Don't listen to some of the top reviews here, this game is better than the first one, it's more wacky, more colorful, got more and bigger levels, more cousins, more presents, more cutscenes, more King. It's one of the best video games.

Actually the best in the Silver Case series.

PRAISE LORD PICROSS AND ALL HE HAS CREATED

I feel like I let Dr. Kawashima down because I became uninterested with this game after a few weeks. He was sad when I deleted my profile. Sorry buddy. It's not on you.

Sometimes a game simply feels like it's made just for you.

There are a lot of games that I consider formative for me in my adolescence, and I don't know if this had as big an effect on me as No More Heroes or Bayonetta, but it was FIRST before all of that. This was likely the first "weird" game I EVER played. Think about that. This was pre-Katamari. Pre-Killer7. Before all that was Warioware, a game unlike any other - STILL to this day a series unlike any other.

Thanks for giving a 10-year-old me some great times, Wario.

Really creepy bosses and a really funny manual narrated by Wario that I actually brought to my elementary school and read to the other kids.

Just an insane game, the presentation of this is second-to-none. It is very difficult though, the save states on Switch Online ended up getting used a few times.

The game feels revolutionary in the same way as Ico, where it was just something wholly new in the way it looked, felt, and sounded, except it almost couldn't be more different than Ico. It's no wonder Treasure is viewed with such reverence. I bought the sequel for 50 bucks, now all I have to do it get my Wii U back from my mom so I can play it.

A surprising jump in quality over the first game, for being on a system not much more advanced than the NES itself, and lacking one thing the NES had, color. I found myself being led fairly easily through this game, and I didn't get stuck unlike how I got stuck several times with the original.

But little did players at the time know that this was just the chrysalis stage of Metroid, a prelude to the beautiful butterfly that would emerge just a few years later...

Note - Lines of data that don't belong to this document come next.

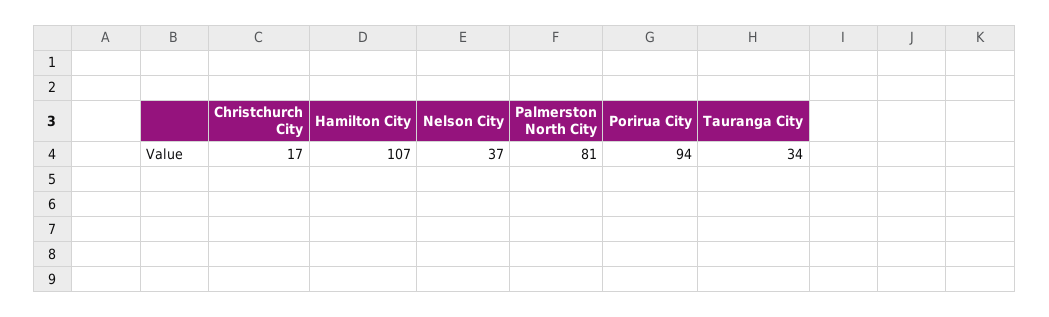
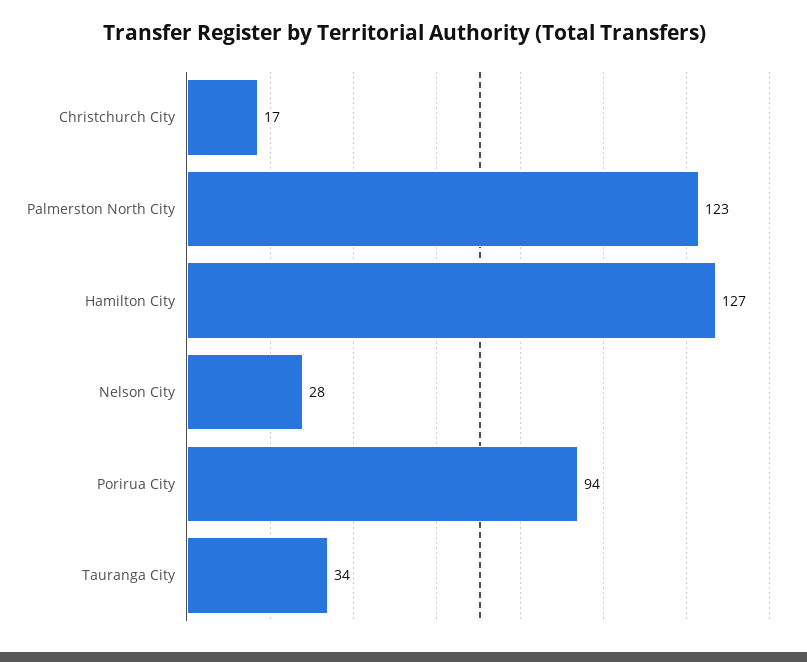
  {
    "Christchurch City": 17,
-   "Hamilton City": 107,
+   "Hamilton City": 127,
-   "Nelson City": 37,
+   "Nelson City": 28,
-   "Palmerston North City": 81,
+   "Palmerston North City": 123,
    "Porirua City": 94,
    "Tauranga City": 34
  }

This is one of the small handful of games I've ever emulated, and the first time I played it I nearly beat it - getting all the way to the final section where you have to find the names of the treasures - before stopping. Why i stopped I don't remember, I might have lost my progress or just stopped in a moment of difficulty and found it too daunting to return.

But, years later, something brought me back to this game, to play the entire thing again, and I'm glad it did. I became interested in this game when reading about its long-in-development sequel, but the game shouldn't just be known because of that, it should be known because it's just a great collection of puzzles, a virtual activity book for all ages, wrapped up in a very cool Tarot theme with nice blip and bloop sounds. Assembling the map is such a cool "meta puzzle", I'd love to have a poster of that on my wall. And words like "ERA" and "IVY" are now connected to this game in my head. I'll definitely play the sequel at some point.

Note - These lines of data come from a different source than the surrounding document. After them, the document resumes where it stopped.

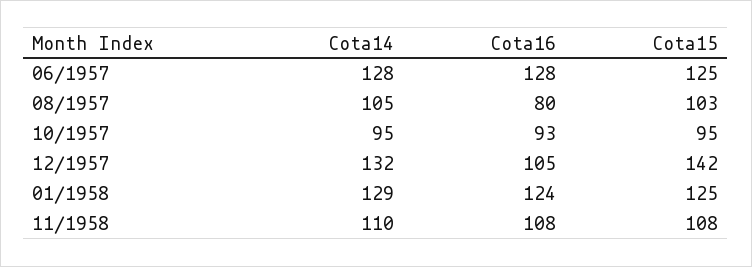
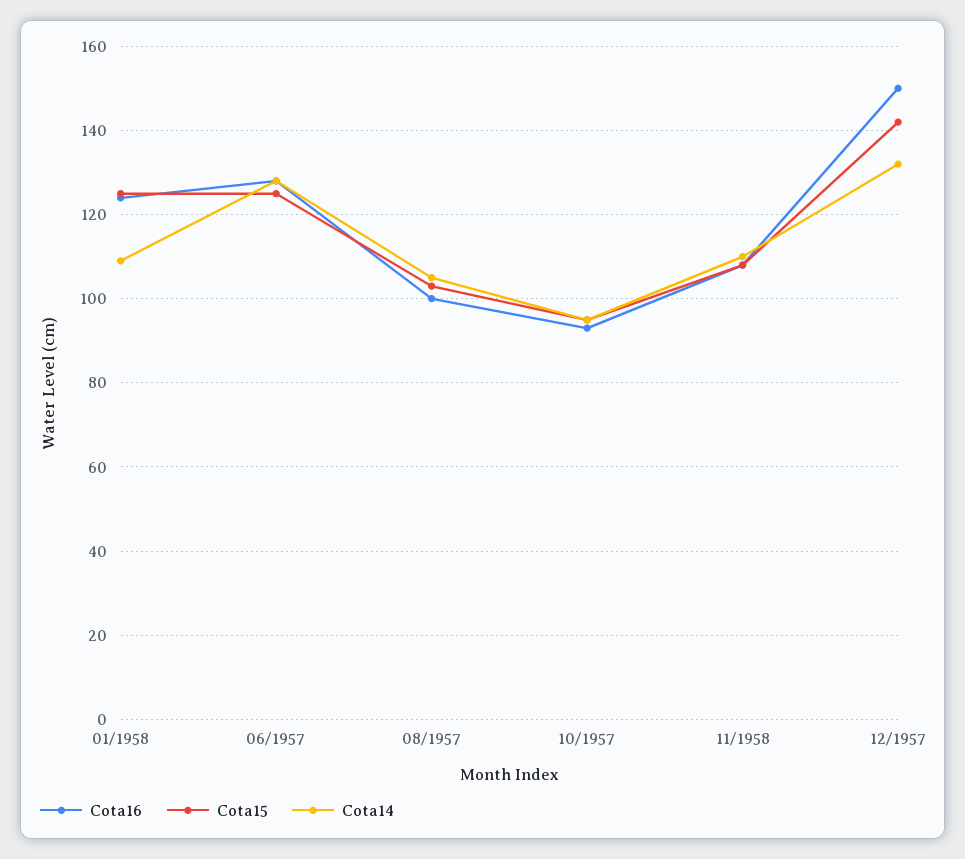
  {
    "Cota14": {
      "06/1957": 128,
      "08/1957": 105,
      "10/1957": 95,
      "12/1957": 132,
-     "01/1958": 129,
+     "01/1958": 110,
      "11/1958": 110
    },
    "Cota16": {
      "06/1957": 128,
-     "08/1957": 80,
+     "08/1957": 100,
      "10/1957": 93,
-     "12/1957": 105,
+     "12/1957": 150,
      "01/1958": 124,
      "11/1958": 108
    },
    "Cota15": {
      "06/1957": 125,
      "08/1957": 103,
      "10/1957": 95,
      "12/1957": 142,
      "01/1958": 125,
      "11/1958": 108
    }
  }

Literally the only thing I remember about this game is a kid yelling "That's some tenacious D!"

Don't play this in front of a girl you like if you're high on weed.

There's beautiful simplicity to this game that the others, as much as I love Kingdom Hearts at its most insanely complex, just don't have. This is a game with something to prove, and whatever it was, it proves it. Hollow Bastion is one of my favorite locations in video games. The final boss is one of my favorite final bosses in video games. The ending is one of the greatest, top 3 greatest, endings in video games. Even playing it for the first time in 2012, at age 19, with no nostalgia connected to this series, no history of listening to the music - the only connection I had to the games was performing in a bizarre classroom theater version of the game's intro scenes shortly before - when Kairi says "I know you will!", and Sora is taken away from her, and that music begins to play...Wow. It's an incredible moment. The rough edges on this game compared to the sequels barely make it worse, they just make it more unique.

This review contains spoilers

One of the most fascinating Nintendo games. A real, somewhat unforigiving look at the circle of life, and one man's will to survive in an alien environment. I'm not joking; Pikmin's dark aspects aren't just some subtext for youtube video essays (something like "The Dark Truth underneath the Pikmin franchise"). It's not underneath anything, it's right there on the surface. I remember being very surprised by how deep and emotional some of Captain Olimar's diary logs got. This is a story of survival, of collaboration, and by the end when you see that the Pikmin have learned to fight on their own, it's a beautiful thing. Olimar is a brave man. He's not portrayed as one but he is. He's a leader who tamed the wilds of an alien world. I think he and Donkey Kong would get along. These plot elements, the strict time limit, the gameplay that can quickly get somewhat overwhelming if you're not familiar with real-time strategy, and the somewhat dated graphics, probably make this game pretty alienating (ha) to modern and casual players. I'd definitely tell someone new to the franchise to start with Pikmin 3. But there's a charm to this first entry that 3 (I haven't played 2) doesn't have.

Super cool. Absolutely criminal that this hasn't gotten an HD re-release.

The first trophy I got in this is a reference to the "Look at me, I'm the captain now" line from Captain Phillips and that's probably the most enjoyment I got out of this game.